Lecanemab blocks the effects of the Aβ/fibrinogen complex on blood clots and synapse toxicity in organotypic culture

Article

Singh, Pradeep Kumar; Pires, Elisa Nicoloso Simoes-; Chen, Zu- Lin; Torrente, Daniel; Calvano, Marissa; Sharma, Anurag; Strickland, Sidney; Norris, Erin H.

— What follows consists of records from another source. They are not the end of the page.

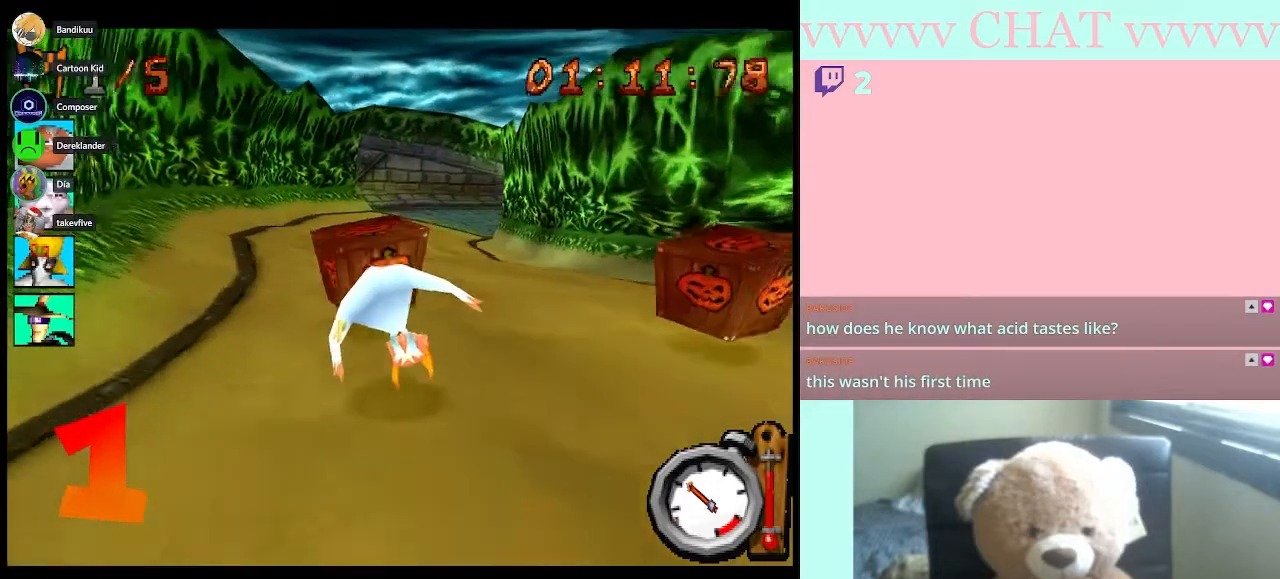
{"buttons": ["B"], "left_stick": "center", "right_stick": "center", "button_events": [[367, "R1", "up"]]}
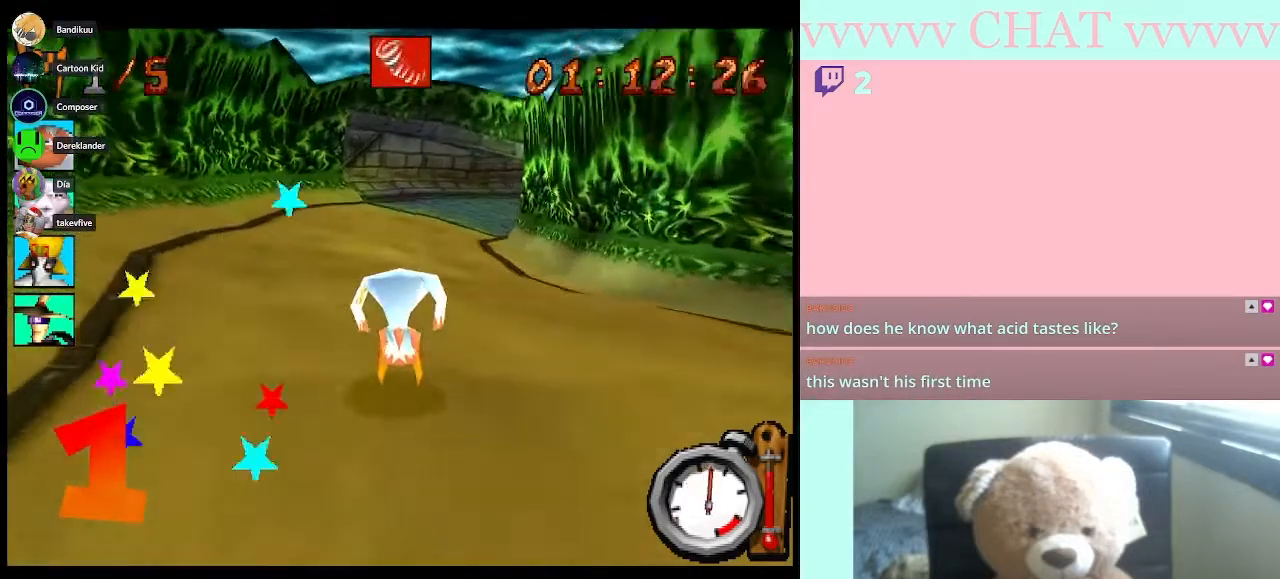
{"buttons": ["A", "B", "R1"], "left_stick": "right", "right_stick": "center", "button_events": [[50, "R1", "down"], [400, "A", "down"]]}
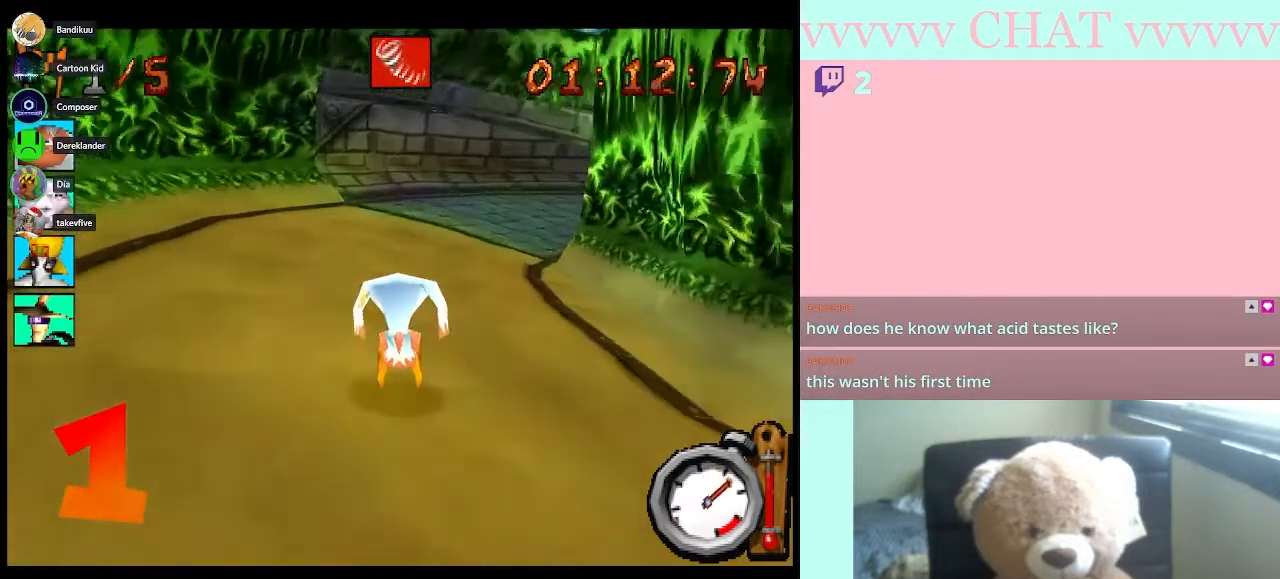
{"buttons": ["B", "R1"], "left_stick": "right", "right_stick": "center", "button_events": [[67, "A", "up"]]}
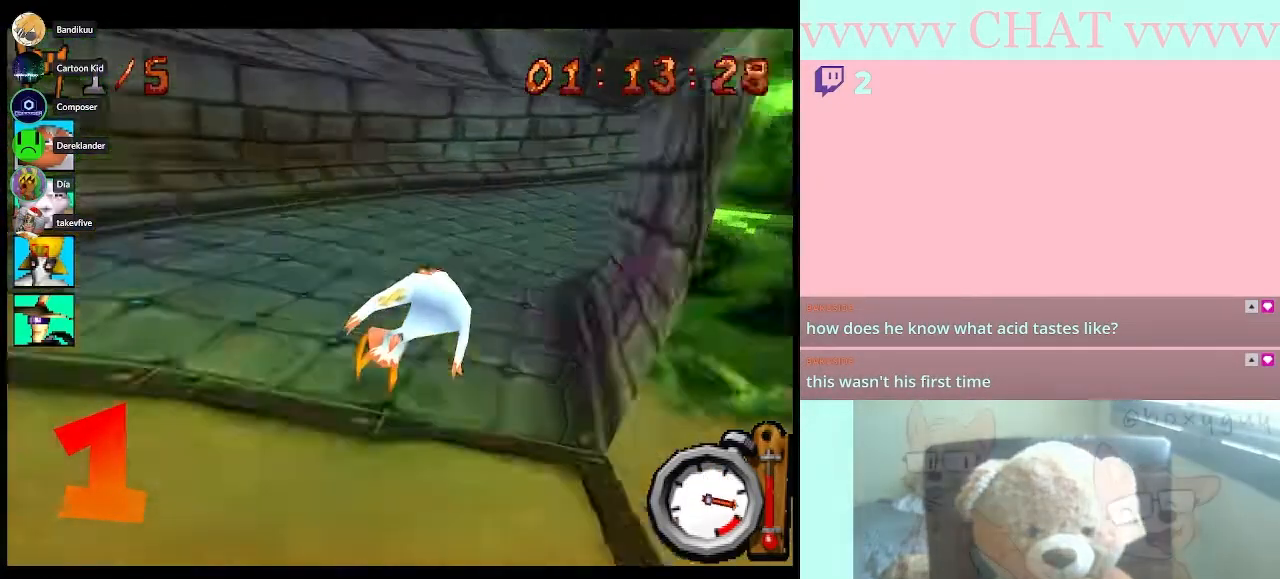
{"buttons": ["B"], "left_stick": "right", "right_stick": "center", "button_events": [[283, "R1", "up"]]}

Rockefeller University; Rockefeller University

PROCEEDINGS OF THE NATIONAL ACADEMY OF SCIENCES OF THE UNITED STATES OF AMERICA

0027-13491

10.1073/pnas.2314450121

2024-04-23

Proteinaceous brain inclusions, neuroinflammation, and vascular dysfunction are common pathologies in Alzheimer's disease (AD). Vascular deficits include a compromised blood-brain barrier, which can lead to extravasation of blood proteins like fibrinogen into the brain. Fibrinogen's interaction with the amyloid-beta (A beta) peptide is known to worsen thrombotic and cerebrovascular pathways in AD. Lecanemab, an FDA-approved antibody therapy for AD, clears A beta plaque from the brain and slows cognitive decline. Here, we show that lecanemab blocks fibrinogen's binding to A beta protofibrils, preventing A beta/fibrinogen-mediated delayed fibrinolysis and clot abnormalities in vitro and in human plasma. Additionally, we show that lecanemab dissociates the A beta/fibrinogen complex and prevents fibrinogen from exacerbating A beta-induced synaptotoxicity in mouse organotypic hippocampal cultures. These findings reveal a possible protective mechanism by which lecanemab may slow disease progression in AD.